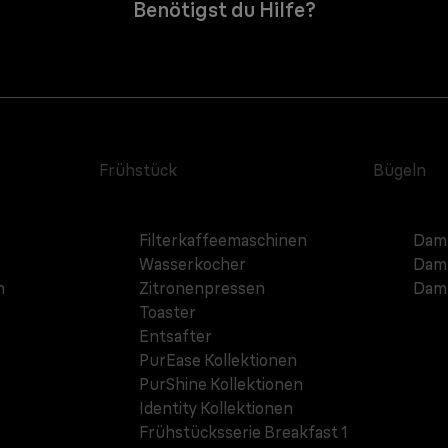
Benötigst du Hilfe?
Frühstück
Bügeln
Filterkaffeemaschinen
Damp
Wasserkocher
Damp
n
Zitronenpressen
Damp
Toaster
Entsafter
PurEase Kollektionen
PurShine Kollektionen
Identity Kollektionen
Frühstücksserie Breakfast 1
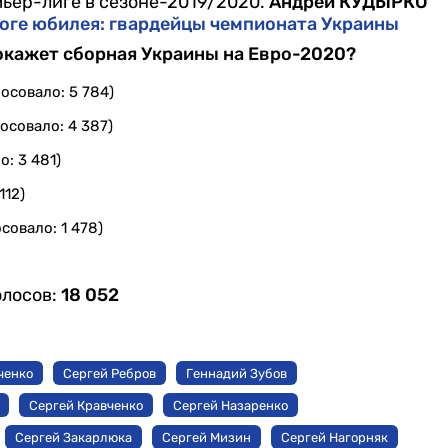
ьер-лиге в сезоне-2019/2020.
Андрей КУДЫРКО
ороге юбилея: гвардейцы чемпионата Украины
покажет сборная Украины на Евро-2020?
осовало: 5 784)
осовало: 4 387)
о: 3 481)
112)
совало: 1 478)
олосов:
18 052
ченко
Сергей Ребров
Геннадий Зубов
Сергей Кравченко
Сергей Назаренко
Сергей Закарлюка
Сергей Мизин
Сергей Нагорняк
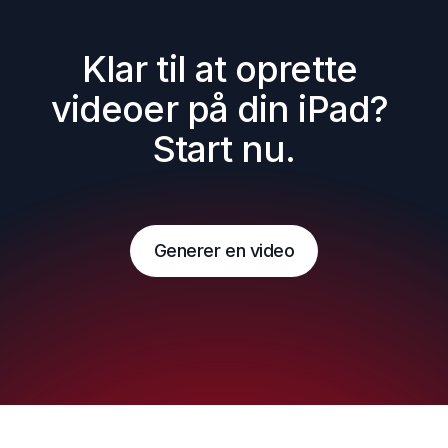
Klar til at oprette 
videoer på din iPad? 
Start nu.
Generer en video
• • • • • • •
About this task:
Rewrite the text of all the records with every "Kollektionen" changed to "Serien" and everything else kept the same. Leave the pictures out of your answer.

Completed exercise:
Benötigst du Hilfe?
Frühstück
Bügeln
Filterkaffeemaschinen
Damp
Wasserkocher
Damp
n
Zitronenpressen
Damp
Toaster
Entsafter
PurEase Serien
PurShine Serien
Identity Serien
Frühstücksserie Breakfast 1
ьер-лиге в сезоне-2019/2020.
Андрей КУДЫРКО
ороге юбилея: гвардейцы чемпионата Украины
покажет сборная Украины на Евро-2020?
осовало: 5 784)
осовало: 4 387)
о: 3 481)
112)
совало: 1 478)
олосов:
18 052
ченко
Сергей Ребров
Геннадий Зубов
Сергей Кравченко
Сергей Назаренко
Сергей Закарлюка
Сергей Мизин
Сергей Нагорняк
Klar til at oprette 
videoer på din iPad? 
Start nu.
Generer en video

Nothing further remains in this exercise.